- Native name: 黒沢怜生
- Born: March 7, 1992 (age 34)
- Hometown: Kumagaya, Saitama, Japan

Career
- Achieved professional status: October 1, 2014 (aged 22)
- Badge number: 298
- Rank: 6-dan
- Teacher: Michio Takahashi (9-dan)
- Meijin class: C1
- Ryūō class: 4

Websites
- JSA profile page

= Reo Kurosawa =

Japanese shogi player (born 1992)

Reo Kurosawa (黒沢 怜生, Kurosawa Reo) is a Japanese professional shogi player ranked 6-dan.

==Early life, amateur shogi and apprentice professional==
Kurosawa was born on March 7, 1992, in Kumagaya, Saitama. He learned how to play shogi at when he was elementary school first-grade student at a local children's center. In 2001, he finished runner-up in the 26th Elementary School Student Meijin Tournament as a fourth grader, and reached the semi-finals of the 27th Elementary School Student Meijin Tournament held the following year as a fifth grader. As a sixth grader in 2003, Kurosawa tied for third place at the 2nd Elementary School Student Kurashiki Ōshō Tournament, and later that same year entered the Japan Shogi Association's apprentice school at the rank of 6-kyū under the guidance of shogi professional Michio Takahashi.

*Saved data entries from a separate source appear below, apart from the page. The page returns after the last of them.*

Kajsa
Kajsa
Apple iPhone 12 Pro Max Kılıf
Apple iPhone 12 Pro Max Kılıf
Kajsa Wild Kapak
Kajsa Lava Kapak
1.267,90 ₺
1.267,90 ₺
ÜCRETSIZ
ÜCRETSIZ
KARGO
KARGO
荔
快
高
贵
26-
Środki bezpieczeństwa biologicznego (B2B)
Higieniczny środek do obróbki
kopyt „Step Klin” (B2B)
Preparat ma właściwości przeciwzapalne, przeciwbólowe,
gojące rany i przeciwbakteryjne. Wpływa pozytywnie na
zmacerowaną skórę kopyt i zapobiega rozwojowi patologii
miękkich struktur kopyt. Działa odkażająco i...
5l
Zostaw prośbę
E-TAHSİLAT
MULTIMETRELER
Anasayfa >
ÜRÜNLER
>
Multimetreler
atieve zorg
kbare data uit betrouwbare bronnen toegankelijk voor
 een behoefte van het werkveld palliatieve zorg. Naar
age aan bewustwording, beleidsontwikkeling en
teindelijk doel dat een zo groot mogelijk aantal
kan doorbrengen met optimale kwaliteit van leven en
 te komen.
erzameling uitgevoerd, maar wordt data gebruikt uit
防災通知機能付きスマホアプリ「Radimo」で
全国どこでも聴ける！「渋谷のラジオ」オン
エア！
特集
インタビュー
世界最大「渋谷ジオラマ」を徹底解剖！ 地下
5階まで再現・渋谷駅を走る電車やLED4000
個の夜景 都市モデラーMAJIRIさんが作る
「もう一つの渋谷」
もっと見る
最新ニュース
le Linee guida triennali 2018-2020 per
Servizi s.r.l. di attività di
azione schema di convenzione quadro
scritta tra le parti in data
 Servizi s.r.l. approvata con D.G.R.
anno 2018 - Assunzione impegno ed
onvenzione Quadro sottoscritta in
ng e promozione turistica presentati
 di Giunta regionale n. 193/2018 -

Kurosawa was promoted to the rank of 3-dan in October 2010, and obtained full professional status and the rank of 4-dan in October 2014 after finishing tied for first in the 55th 3-dan League with a record of 13 wins and 5 losses.

==Shogi professional==
===Promotion history===
The promotion history for Kurosawa is as follows:
- 6-kyū: September 2003
- 3-dan: October 2010
- 4-dan: October 1, 2014
- 5-dan: May 13, 2016
- 6-dan: March 18, 2021

==Personal life==
On June 20, 2025, the announced on its official website that Kurosawa and women's professional Aki Wada had gotten married.